··· SUPPLIED MATERIAL ···

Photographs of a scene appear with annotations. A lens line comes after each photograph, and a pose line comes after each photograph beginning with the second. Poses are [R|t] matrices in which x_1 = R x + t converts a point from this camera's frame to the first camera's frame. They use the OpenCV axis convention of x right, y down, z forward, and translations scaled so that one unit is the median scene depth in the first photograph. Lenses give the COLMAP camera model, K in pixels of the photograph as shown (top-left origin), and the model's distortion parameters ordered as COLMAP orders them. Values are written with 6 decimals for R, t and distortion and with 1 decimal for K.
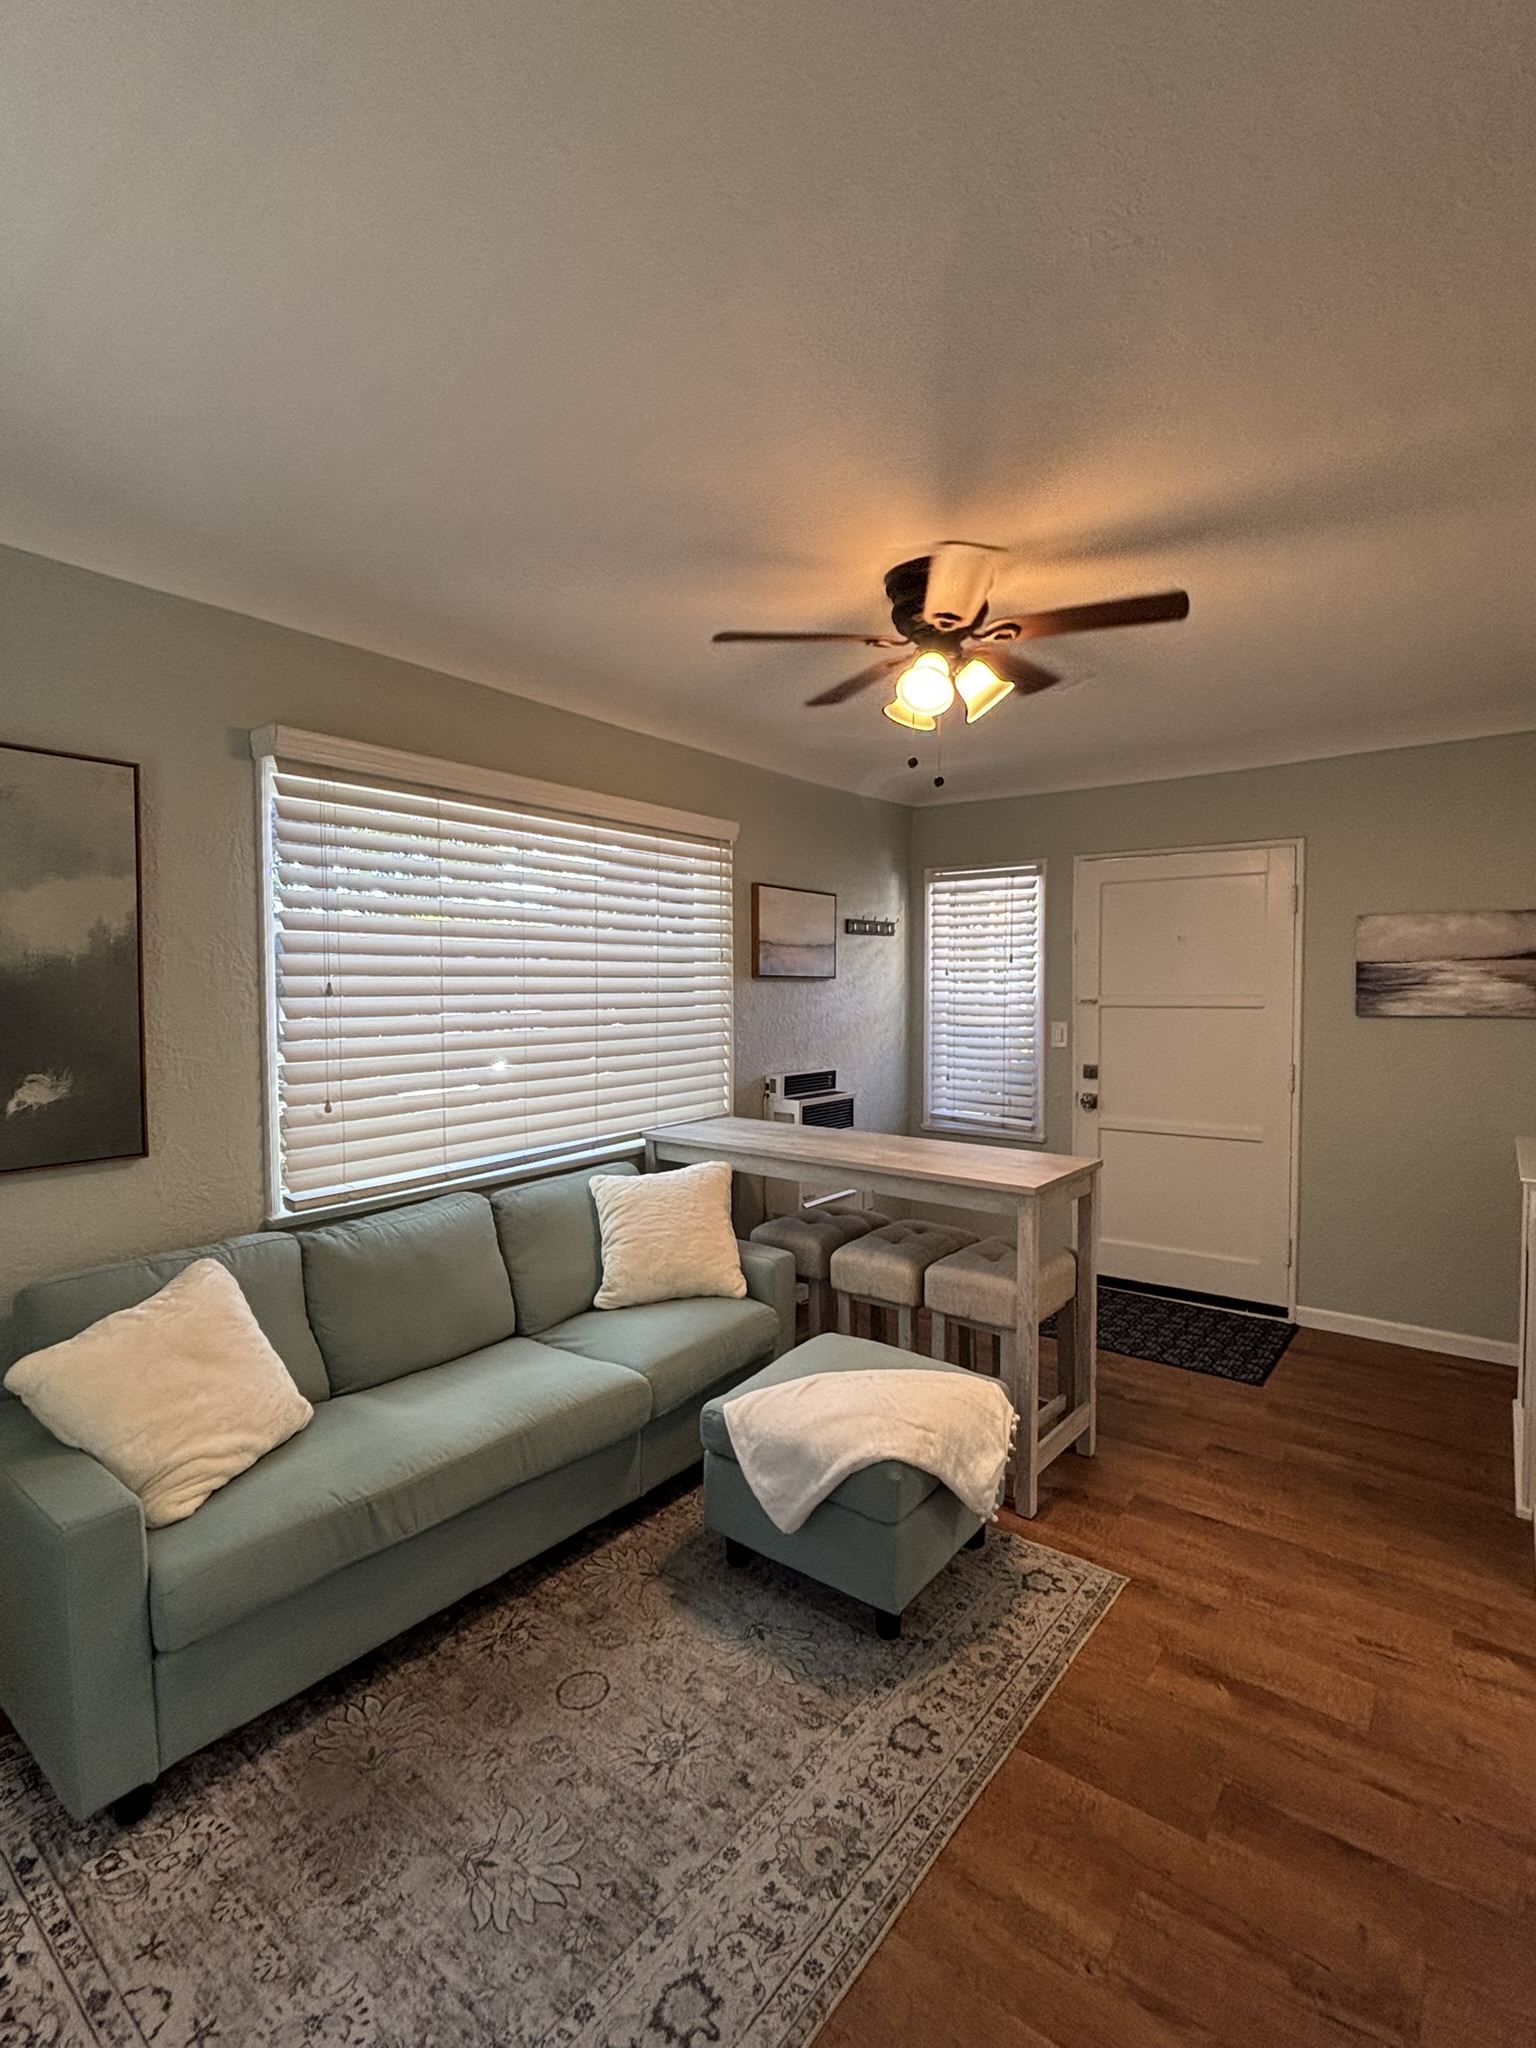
lens RADIAL K [[1013.5, 0, 768.0], [0, 1013.5, 1024.0], [0, 0, 1]] dist [0.030614, 0.000174]
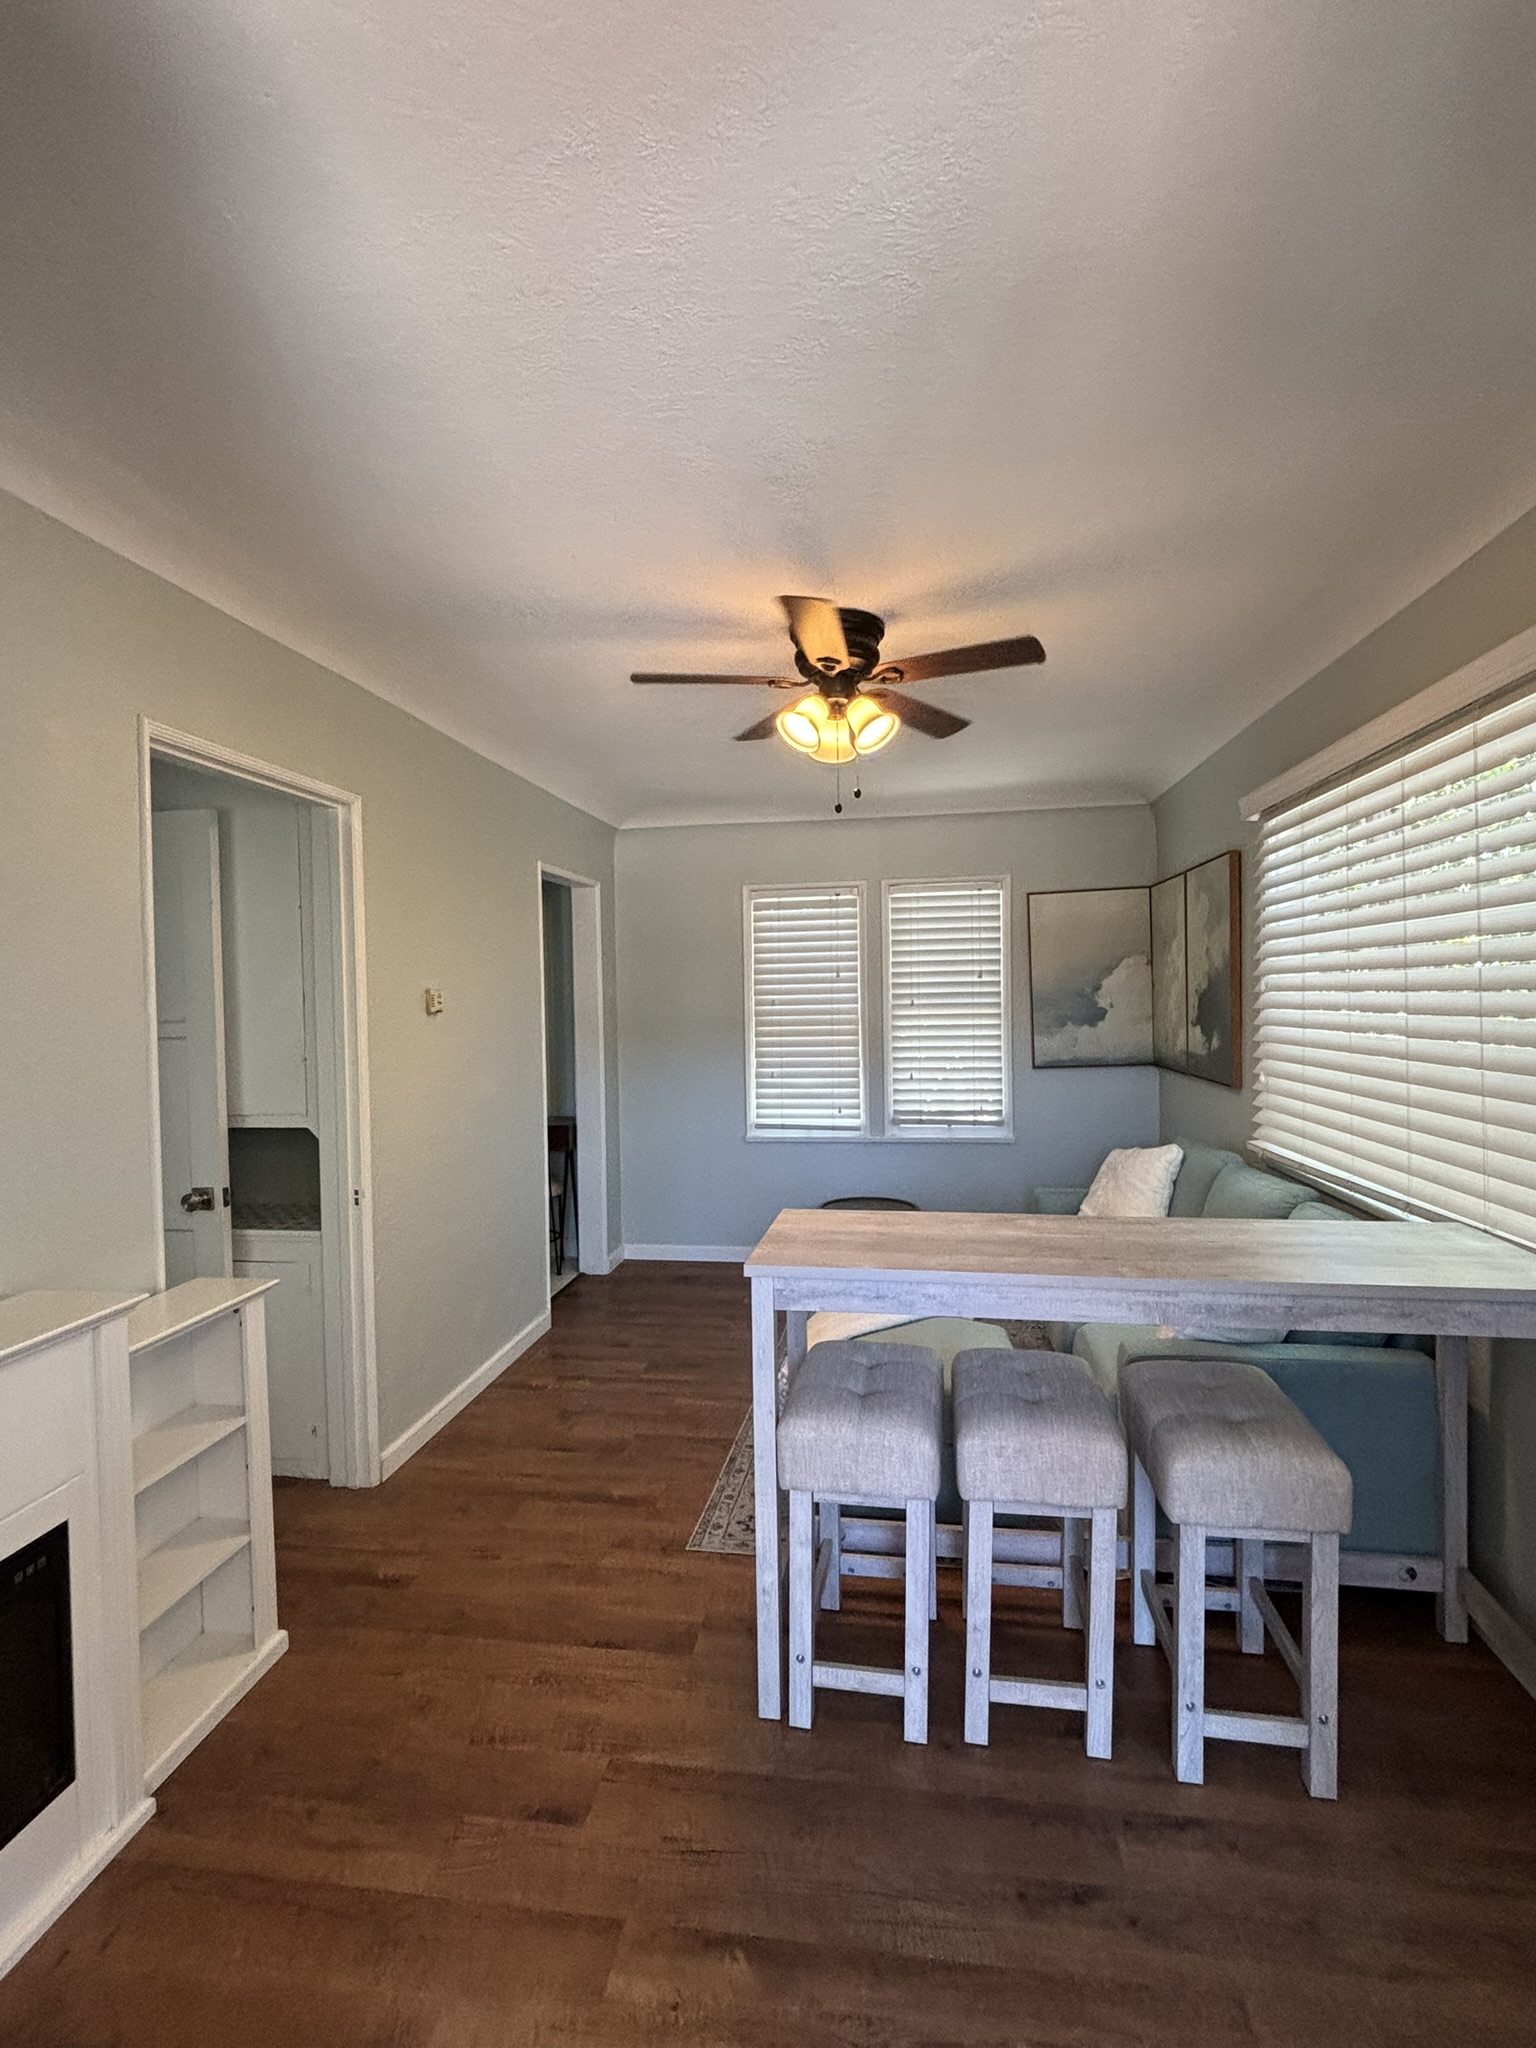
lens RADIAL K [[949.9, 0, 768.0], [0, 949.9, 1024.0], [0, 0, 1]] dist [0.025733, -0.018337]
pose [[-0.877114, 0.026447, -0.479554, 0.787108], [-0.004804, 0.997950, 0.063823, -0.068949], [0.480259, 0.058284, -0.875188, 1.999601]]
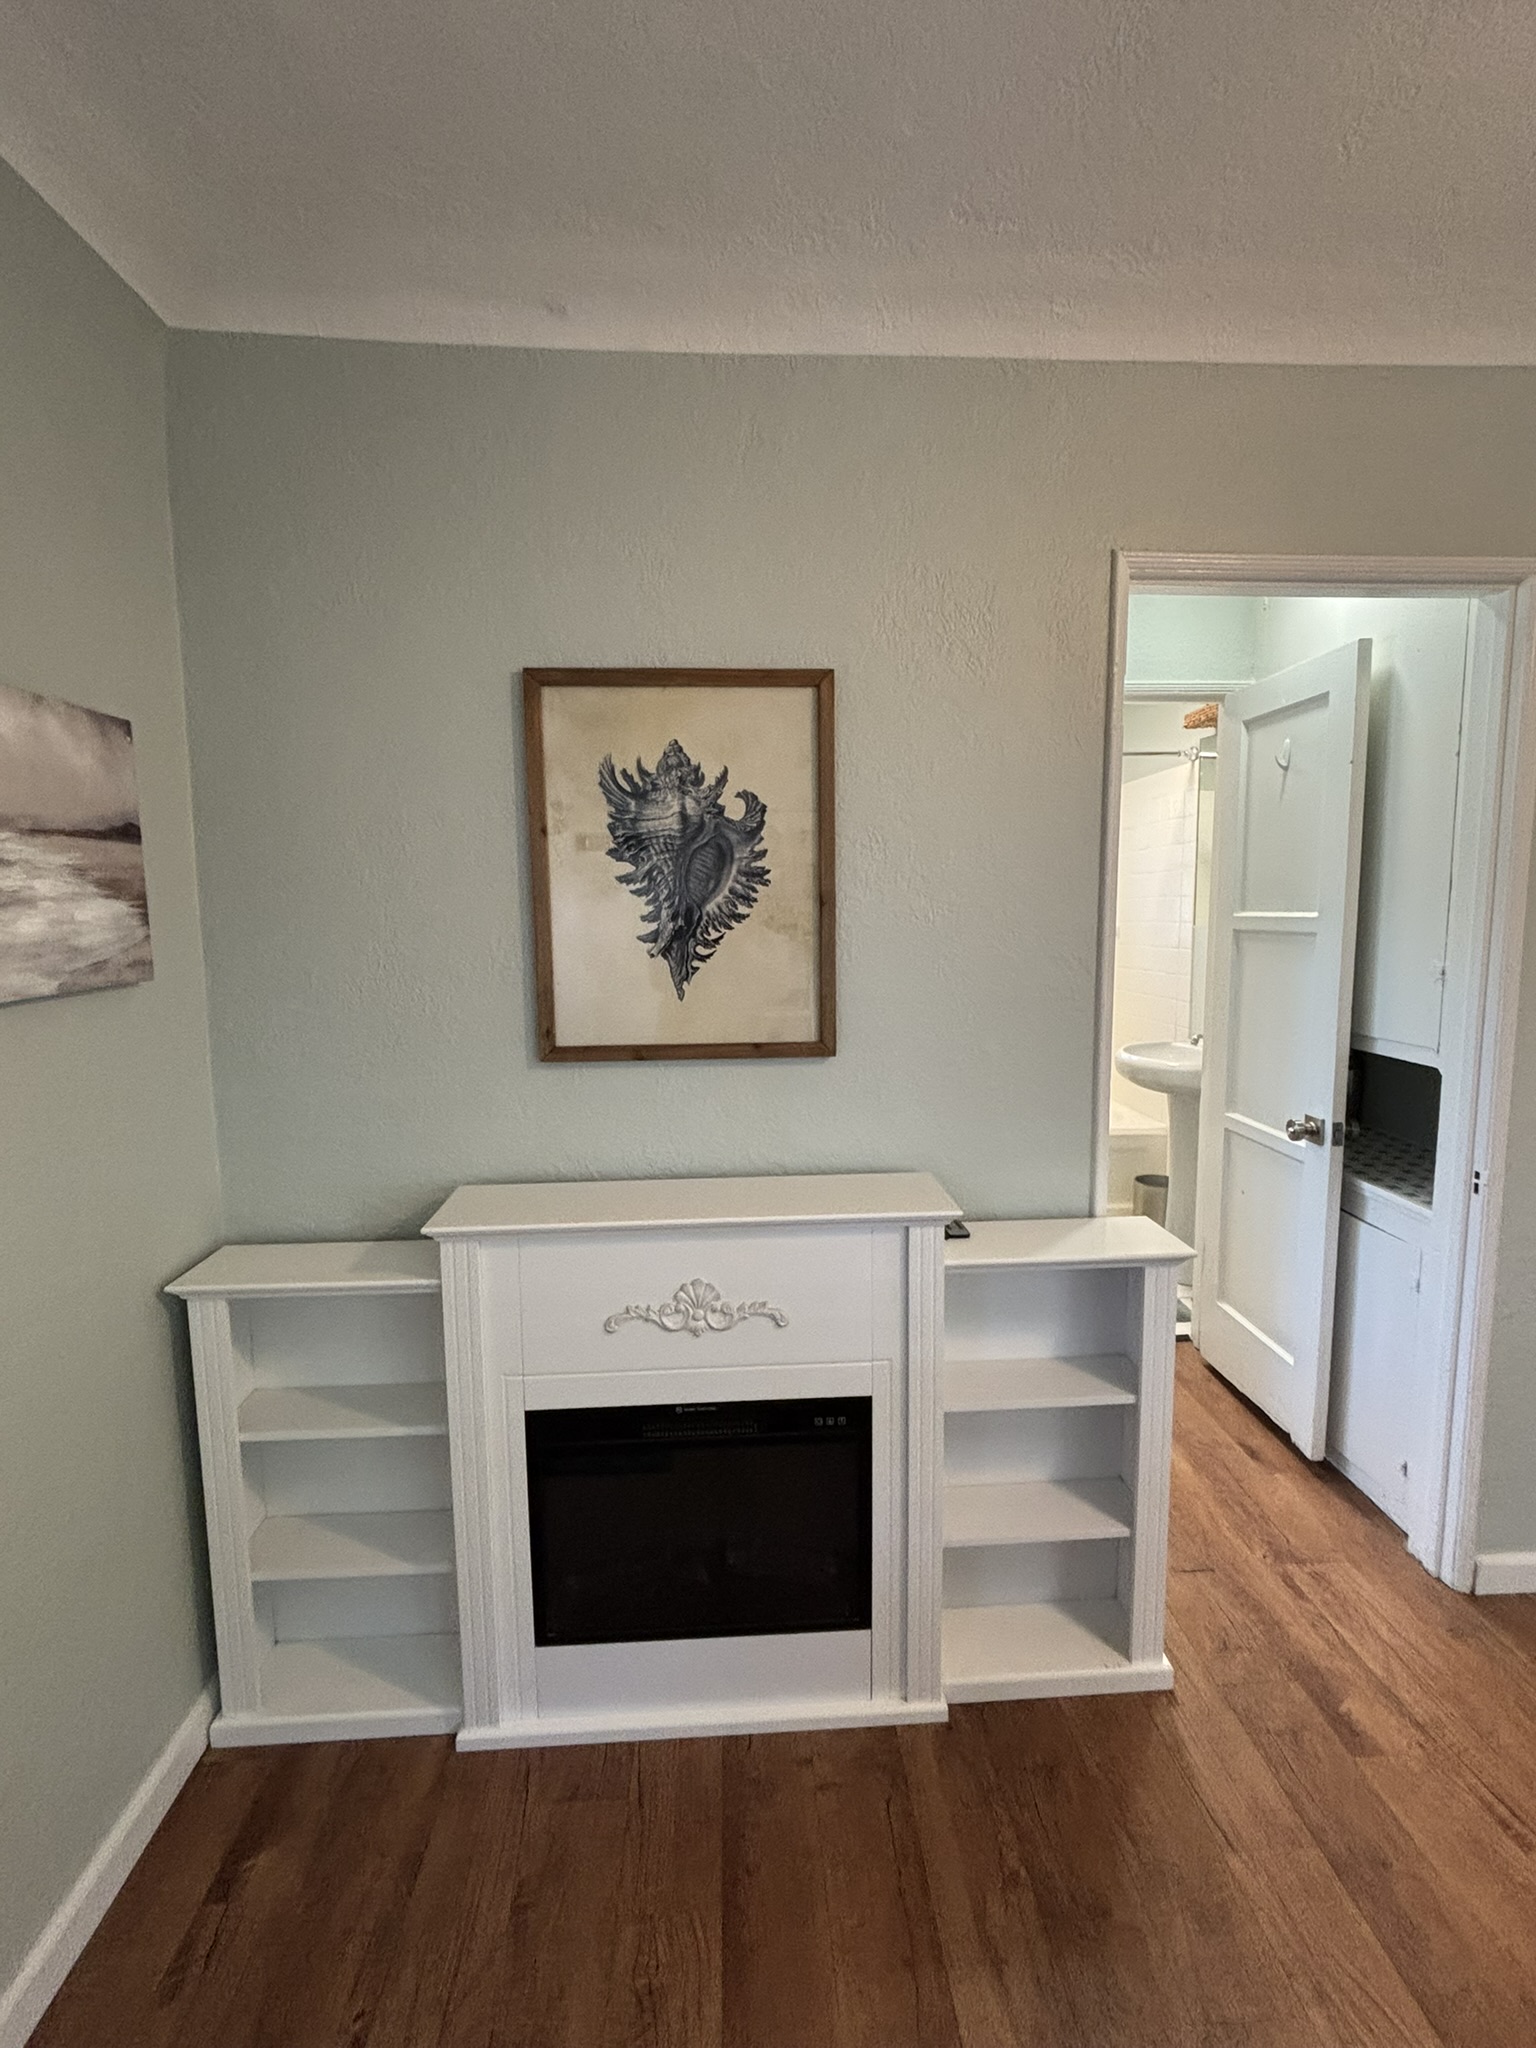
lens RADIAL K [[949.9, 0, 768.0], [0, 949.9, 1024.0], [0, 0, 1]] dist [0.025733, -0.018337]
pose [[-0.641752, -0.086060, 0.762068, 0.447554], [0.049896, 0.986893, 0.153467, -0.058708], [-0.765288, 0.136512, -0.629046, 1.662902]]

···

EXERCISE OBJECTIVE —
How many lines in the entries above contain the string "pose"? Case counts. Reply with the number alone.

ANSWER BOX —
3